Ein Schrank als Mogelpackung
Kwang-bin Kim ist sich der Wirkung dieses zwar praktischen, gleichzeitig potenziell furchteinflößenden Gebrauchsobjekts wohl bewusst und widmet ihm in seinem Spielfilmdebüt The Closet gleich einen ganzen Film. Zumindest ist es das, was einen der südkoreanische Regisseur und Drehbuchautor glauben lassen will. Tatsächlich sind die Szenen rund um den Schrank aber ausgesprochen kurz, machen nur einen winzigen Teil des Films aus. Dass mit dem Schrank etwas nicht stimmt, das wird zwar – selbst ohne den Titel – früh klar, wenn Ina darin etwas findet, das nicht von dieser Welt zu sein scheint. Auch die anschließende Persönlichkeitsveränderung macht deutlich, dass man sich lieber nicht zu weit annähern sollte.
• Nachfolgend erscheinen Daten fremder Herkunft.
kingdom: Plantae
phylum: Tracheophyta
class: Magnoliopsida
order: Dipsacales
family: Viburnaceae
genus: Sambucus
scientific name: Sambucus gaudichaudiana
Später spielt er aber irgendwie kaum eine Rolle mehr.
Stattdessen wandelt sich The Closet in eine Art Exorzismus-Albtraum, der an eine anfängliche Szene anknüpft. Das Thema gehört zu den festen Teilbereichen des Horrorfilms, wird weltweit immer wieder gepflegt. Südkorea beispielsweise bediente Fans in den letzten Jahren mit dem folkloristischen The Priests und dem gefeierten The Wailing – Die Besessenen, das die unterschiedlichsten Genres in sich vereinte. Wie Ersteres basiert das hier zu einem starken Teil auf den Interaktionen der beiden Hauptfiguren. Wie Letzteres auch siedelt Kwang-bin Kim seine Geschichte in einer ländlichen Gegend seines Heimatlandes an, spielt mit der Idee, dass es böse Kräfte gibt, die verborgen vor den Augen der Menschen am Wirken sind. Anders als sein Kollege bietet Kim dabei jedoch sowohl Lösungen wie eine Auflösung an, ist stärker um eine Aussage bemüht.
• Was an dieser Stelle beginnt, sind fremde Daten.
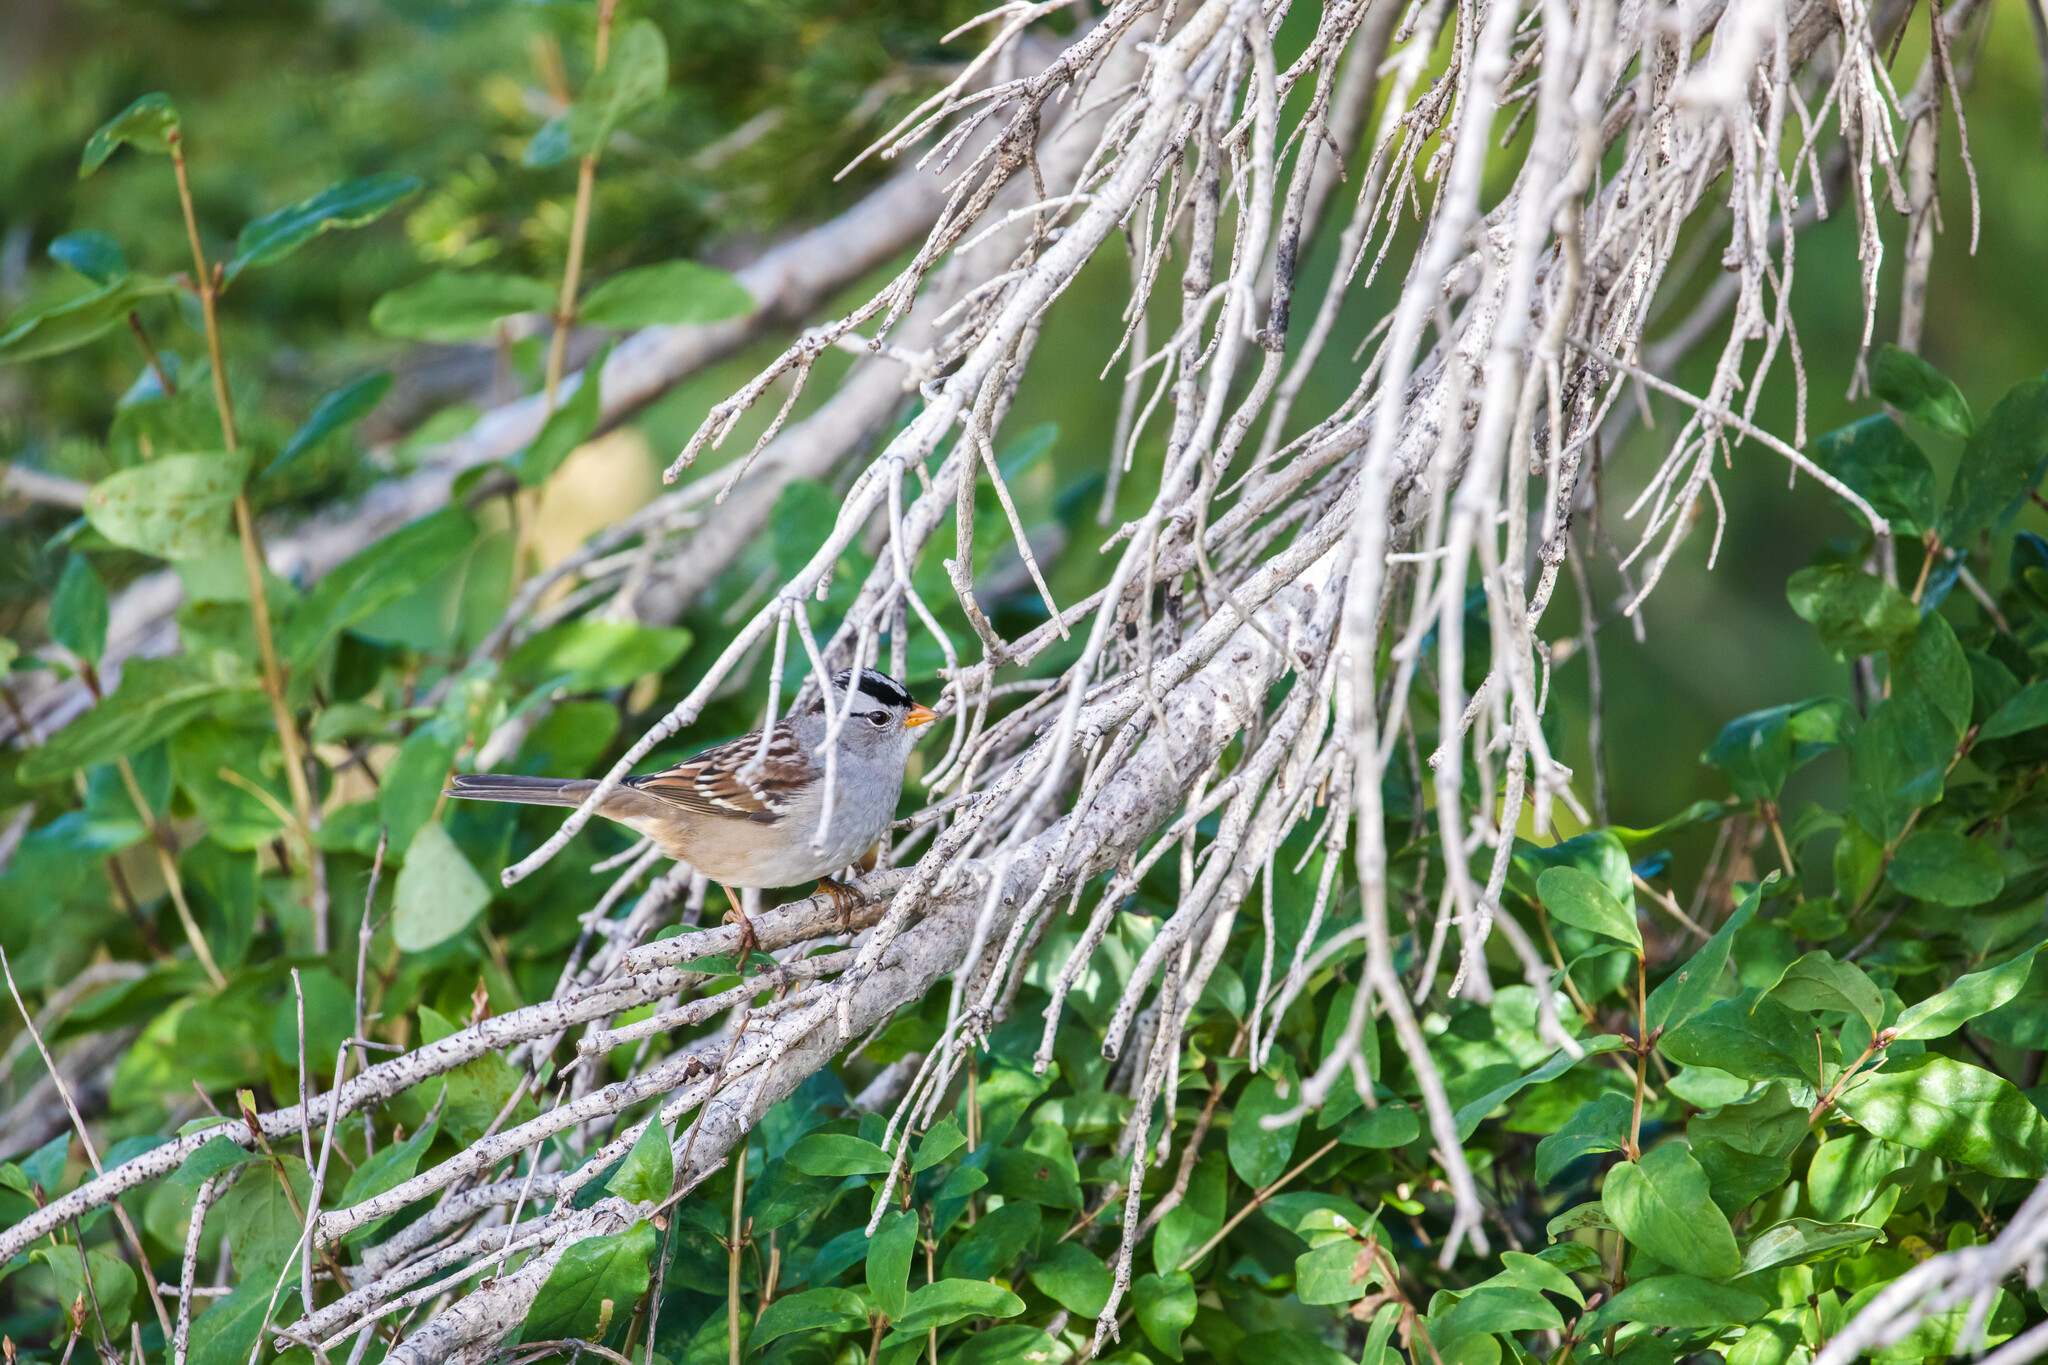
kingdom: Animalia
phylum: Chordata
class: Aves
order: Passeriformes
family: Passerellidae
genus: Zonotrichia
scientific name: Zonotrichia leucophrys
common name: White-crowned sparrow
Lieber explizit als subtil
Der Versuch, dem Horror etwas mehr Tiefe und Relevanz zu geben, ist natürlich löblich, schließlich können übernatürlicher Schrecken und alltäglicher Schrecken gern Hand in Hand gehen. Sonderlich elegant ist die Verknüpfung jedoch nicht. Zum Ende hin verlässt sich Kim schon ein bisschen sehr auf seinen Holzhammer, damit auch ja jedem klar wird, worum es geht. Aber Subtilität ist ohnehin kein größeres Anliegen des Südkoreaners. Wenn eine Familie, die gerade die Mutter verloren hat, zum Auftakt der Geschichte ein überfahrenes Tier findet, dessen Junges voller Schrecken danebensteht, dann lässt das nicht mehr viel Raum für Transferarbeit. Lieber einmal zu viel als zu wenig zeigen, lautet da wohl die Devise.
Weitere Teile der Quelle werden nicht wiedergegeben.